It's becoming clear now that Wall Street dealers knew that the demand for auction-rate securities was disappearing and even as they warned securities issuers that the market was in danger of collapsing, the dealers were still telling investors that these were safe and liquid investments they should buy into.
Many investors are probably suffering like Yanping Cui of Long Beach, California. Cui said her UBS AG broker urged her to invest in auction-rate bonds last December, but in that same month, UBS told one of the issuers of those auction-rate securities, a New Hampshire student-loan agency, that the $330 billion market was in danger of failing. The market did fail two months later and Cui was told she wouldn't get her money back until the market recovered. So much for the promises of safety and liquidity.
Bond documents and interviews show that Citigroup and UBS were among the dealers who sold auction-rate securities as low-risk while they were telling issuers that demand was softening.
Since March, at least 24 proposed class-action lawsuits have been filed against brokerages and a nine-state task force has been formed to examine how the firms marketed the auction-rate securities. Massachusetts, part of the task force, charged UBS with fraud today for its sales of auction-rate securities to the state's investors. Massachusetts alleges UBS told investors the long-term bonds were ``safe, liquid cash alternatives'' when the bank knew the securities weren't.
As the auction-rate market slowed last year, dealers at firms like UBS urged issuers to increase their bond's penalty rates to attract bidders. Issuers like the Missouri Higher Education Loan Authority and the New Hampshire Higher Eduction Loan Corp. raised their rates as a result. However, when bidders disappeared and the banks stopped buying unsold auction-rate bonds in February, the penalty rates issuers had to pay for failed auctions began soaring. Dealers didn't want to be known as the first to have a failed auction so some securities filings didn't disclose the new penalty rates and their implications of turmoil in the market until March, after buyers like Cui purchased auction-rate debt recommended by her broker.

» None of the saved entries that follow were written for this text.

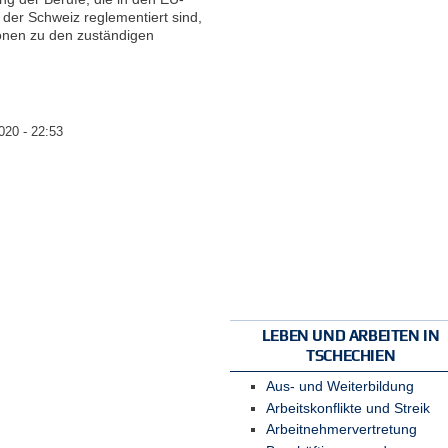
der Schweiz reglementiert sind,
ionen zu den zuständigen
020 - 22:53
LEBEN UND ARBEITEN IN
TSCHECHIEN
Aus- und Weiterbildung
Arbeitskonflikte und Streik
Arbeitnehmervertretung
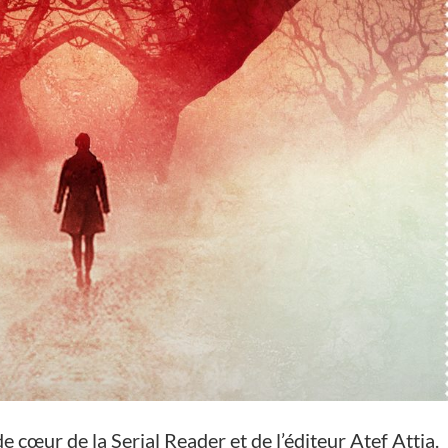
cœur de la Serial Reader et de l’éditeur Atef Attia.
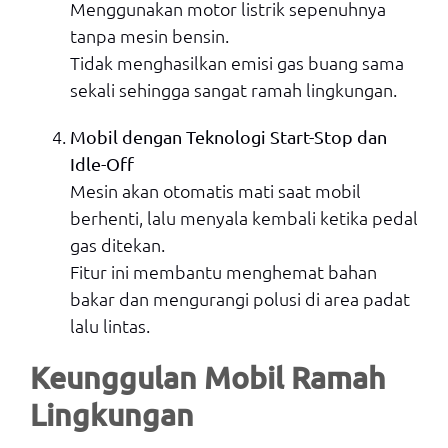
Menggunakan motor listrik sepenuhnya
tanpa mesin bensin.
Tidak menghasilkan emisi gas buang sama
sekali sehingga sangat ramah lingkungan.
Mobil dengan Teknologi Start-Stop dan
Idle-Off
Mesin akan otomatis mati saat mobil
berhenti, lalu menyala kembali ketika pedal
gas ditekan.
Fitur ini membantu menghemat bahan
bakar dan mengurangi polusi di area padat
lalu lintas.
Keunggulan Mobil Ramah
Lingkungan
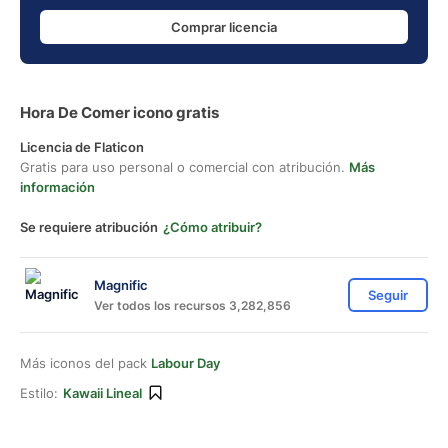
Comprar licencia
Hora De Comer icono gratis
Licencia de Flaticon
Gratis para uso personal o comercial con atribución.
Más
información
Se requiere atribución
¿Cómo atribuir?
Magnific
Seguir
Ver todos los recursos 3,282,856
Más iconos del pack
Labour Day
Estilo:
Kawaii Lineal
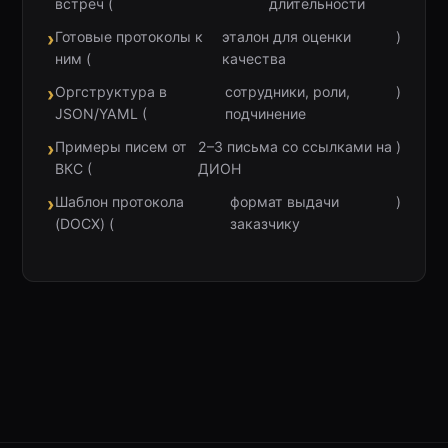
встреч (
длительности
Готовые протоколы к
эталон для оценки
)
ним (
качества
Оргструктура в
сотрудники, роли,
)
JSON/YAML (
подчинение
Примеры писем от
2–3 письма со ссылками на
)
ВКС (
ДИОН
Шаблон протокола
формат выдачи
)
(DOCX) (
заказчику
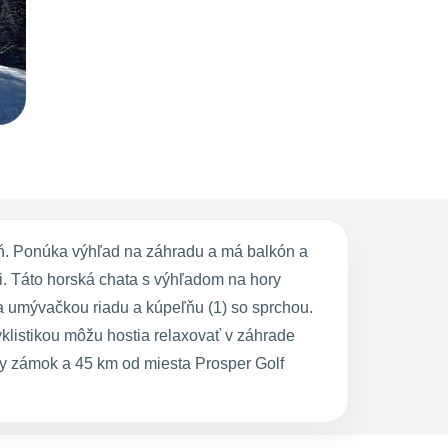
oń. Ponúka výhľad na záhradu a má balkón a
. Táto horská chata s výhľadom na hory
a umývačkou riadu a kúpeľňu (1) so sprchou.
yklistikou môžu hostia relaxovať v záhrade
y zámok a 45 km od miesta Prosper Golf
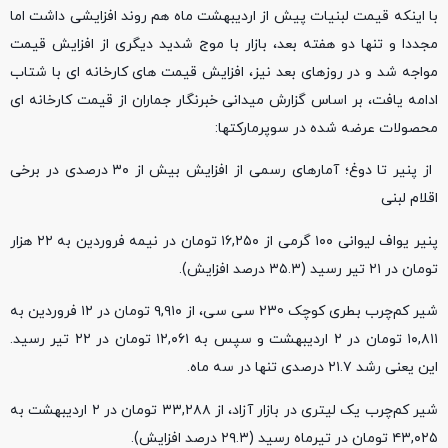
با اینکه قیمت لبنیات پیش از اردیبهشت ماه هم روند افزایشی داشت اما
مجددا و تنها دو هفته بعد، بازار با موج شدید دیگری از افزایش قیمت
مواجه شد و در روزهای بعد نیز، افزایش قیمت ‌های کارخانه ای با شتاب
ادامه یافت، بر اساس گزارش میدانی خبرنگار جماران از قیمت کارخانه ای
محصولات عرضه شده در سوپرمارکتها:
از پنیر تا دوغ؛ آمارهای رسمی از افزایش بیش از ۳۰ درصدی در برخی
اقلام لبنی
پنیر یواف لیوانی ۱۰۰ گرمی از ۱۶,۲۵۰ تومان در نیمه فروردین به ۲۲ هزار
تومان در ۲۱ تیر رسید (۳۵.۳ درصد افزایش).
شیر کم‌چرب بطری کوچک 230 سی سی، از ۹,۹۱۰ تومان در ۱۲ فروردین به
۱۰,۸۱۱ تومان در ۲ اردیبهشت و سپس به ۱۲,۰۶۱ تومان در ۲۲ تیر رسید.
این یعنی رشد ۲۱.۷ درصدی تنها در سه ماه.
شیر کم‌چرب یک لیتری در بازار آزاد، از ۳۳,۲۸۸ تومان در ۲ اردیبهشت به
۴۳,۰۲۵ تومان در تیرماه رسید (۲۹.۳ درصد افزایش).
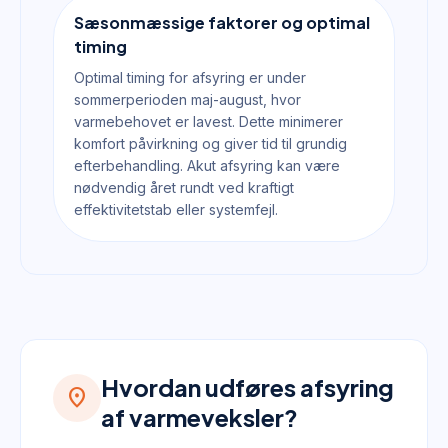
Sæsonmæssige faktorer og optimal
timing
Optimal timing for afsyring er under
sommerperioden maj-august, hvor
varmebehovet er lavest. Dette minimerer
komfort påvirkning og giver tid til grundig
efterbehandling. Akut afsyring kan være
nødvendig året rundt ved kraftigt
effektivitetstab eller systemfejl.
Hvordan udføres afsyring
location_on
af varmeveksler?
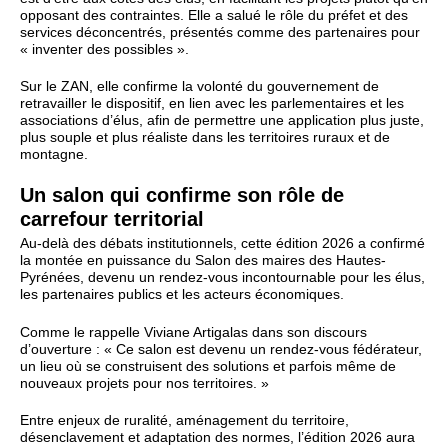
opposant des contraintes. Elle a salué le rôle du préfet et des
services déconcentrés, présentés comme des partenaires pour
« inventer des possibles ».
Sur le ZAN, elle confirme la volonté du gouvernement de
retravailler le dispositif, en lien avec les parlementaires et les
associations d’élus, afin de permettre une application plus juste,
plus souple et plus réaliste dans les territoires ruraux et de
montagne.
Un salon qui confirme son rôle de
carrefour territorial
Au-delà des débats institutionnels, cette édition 2026 a confirmé
la montée en puissance du Salon des maires des Hautes-
Pyrénées, devenu un rendez-vous incontournable pour les élus,
les partenaires publics et les acteurs économiques.
Comme le rappelle Viviane Artigalas dans son discours
d’ouverture : « Ce salon est devenu un rendez-vous fédérateur,
un lieu où se construisent des solutions et parfois même de
nouveaux projets pour nos territoires. »
Entre enjeux de ruralité, aménagement du territoire,
désenclavement et adaptation des normes, l’édition 2026 aura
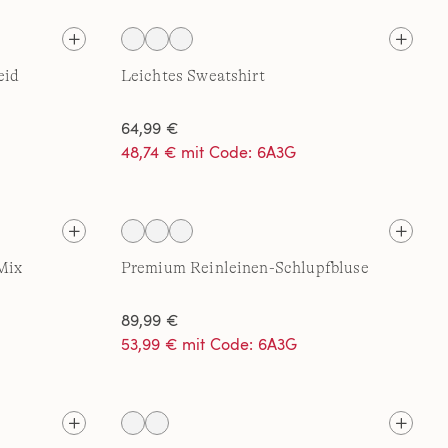
eid
Leichtes Sweatshirt
64,99 €
48,74 € mit Code: 6A3G
Mix
Premium Reinleinen-Schlupfbluse
89,99 €
53,99 € mit Code: 6A3G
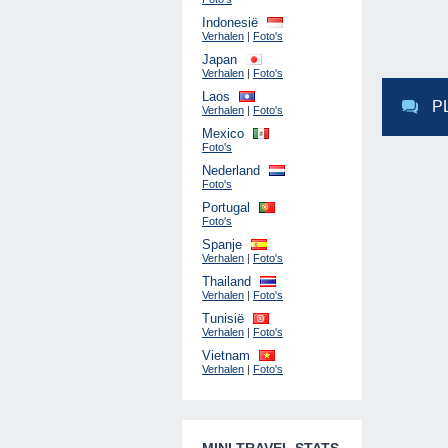
Indonesië
Verhalen
|
Foto's
Japan
Verhalen
|
Foto's
Laos
P
Verhalen
|
Foto's
Mexico
Foto's
Nederland
Foto's
Portugal
Foto's
Spanje
Verhalen
|
Foto's
Thailand
Verhalen
|
Foto's
Tunisië
Verhalen
|
Foto's
Vietnam
Verhalen
|
Foto's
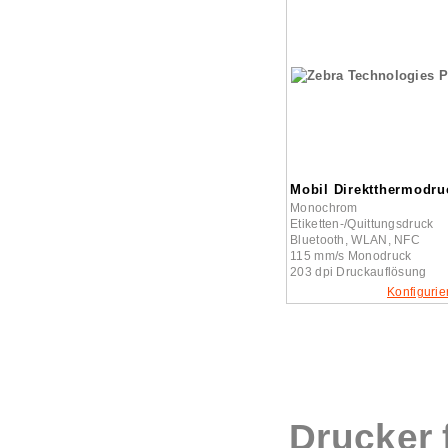
Mobil Direktthermodru
Monochrom
Etiketten-/Quittungsdruck
Bluetooth, WLAN, NFC
115 mm/s Monodruck
203 dpi Druckauflösung
Konfigurie
Drucker 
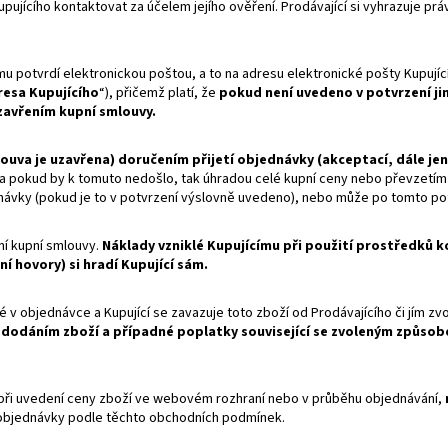
Kupujícího kontaktovat za účelem jejího ověření. Prodávající si vyhrazuje
u potvrdí elektronickou poštou, a to na adresu elektronické pošty Kupují
resa Kupujícího
“), přičemž platí, že
pokud není uvedeno v potvrzení ji
zavřením kupní smlouvy.
louva je uzavřena) doručením přijetí objednávky (akceptací, dále jen
a pokud by k tomuto nedošlo, tak úhradou celé kupní ceny nebo převzetím o
návky (pokud je to v potvrzení výslovně uvedeno), nebo může po tomto po
ní kupní smlouvy.
Náklady vzniklé Kupujícímu při použití prostředků k
í hovory) si hradí Kupující sám.
v objednávce a Kupující se zavazuje toto zboží od Prodávajícího či jím zv
s dodáním zboží a případné poplatky související se zvoleným způsob
o při uvedení ceny zboží ve webovém rozhraní nebo v průběhu objednávání,
tí objednávky podle těchto obchodních podmínek.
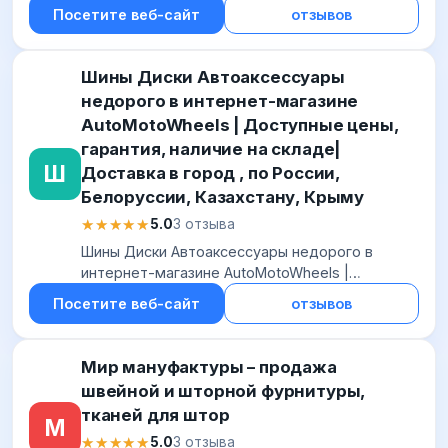
и зеркало.
Посетите веб-сайт
отзывов
Шины Диски Автоаксессуары
недорого в интернет-магазине
AutoMotoWheels | Доступные цены,
гарантия, наличие на складе|
Ш
Доставка в город , по России,
Белоруссии, Казахстану, Крыму
★★★★★
★★★★★
5.0
3 отзыва
Шины Диски Автоаксессуары недорого в
интернет-магазине AutoMotoWheels |
Доступные цены, гарантия, наличие на складе|
Посетите веб-сайт
отзывов
Доставка в город , по России, Белоруссии,
Казахстану,...
Мир мануфактуры – продажа
швейной и шторной фурнитуры,
тканей для штор
М
★★★★★
★★★★★
5.0
3 отзыва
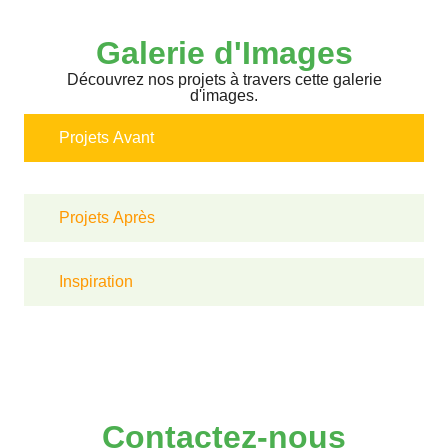
Galerie d'Images
Découvrez nos projets à travers cette galerie
d'images.
Projets Avant
Projets Après
Inspiration
Contactez-nous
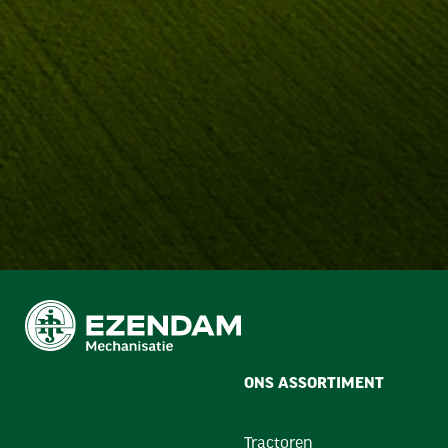
res voor landbouwmachines.”
ONS ASSORTIMENT
Tractoren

So far, UBS has offered loans to their investors who are stuck in auction-rate securities. Meanwhile, UBS is cutting the estimated value of auction-rate securities held by its customers by 5 percent to reflect the lack of trading.
Many investors have lost their life savings or ability to even pay their next mortgage because their assets are frozen in the now worthless auction-rate paper. Investors are turning to arbitration and their lawyers for help and most are crying conflicts of interest; their financial advisers urged them to buy auction-rate securities and at the same time, those advisers' firms underwrote and managed the auctions.
Jon Corzine, New Jersey's Governor and former head of Goldman Sachs, pointed out that the securities were never truly liquid because they had a maturity on them. Corzine commented that investors' confusion may be how auction-rate securities were sold in the first place.
A settlement with the SEC in May 2006 over auction-rate securities sales practices required dealers to disclose risks to investors. A description of those practices can be found on most dealers' websites. A very close reader might have spotted that.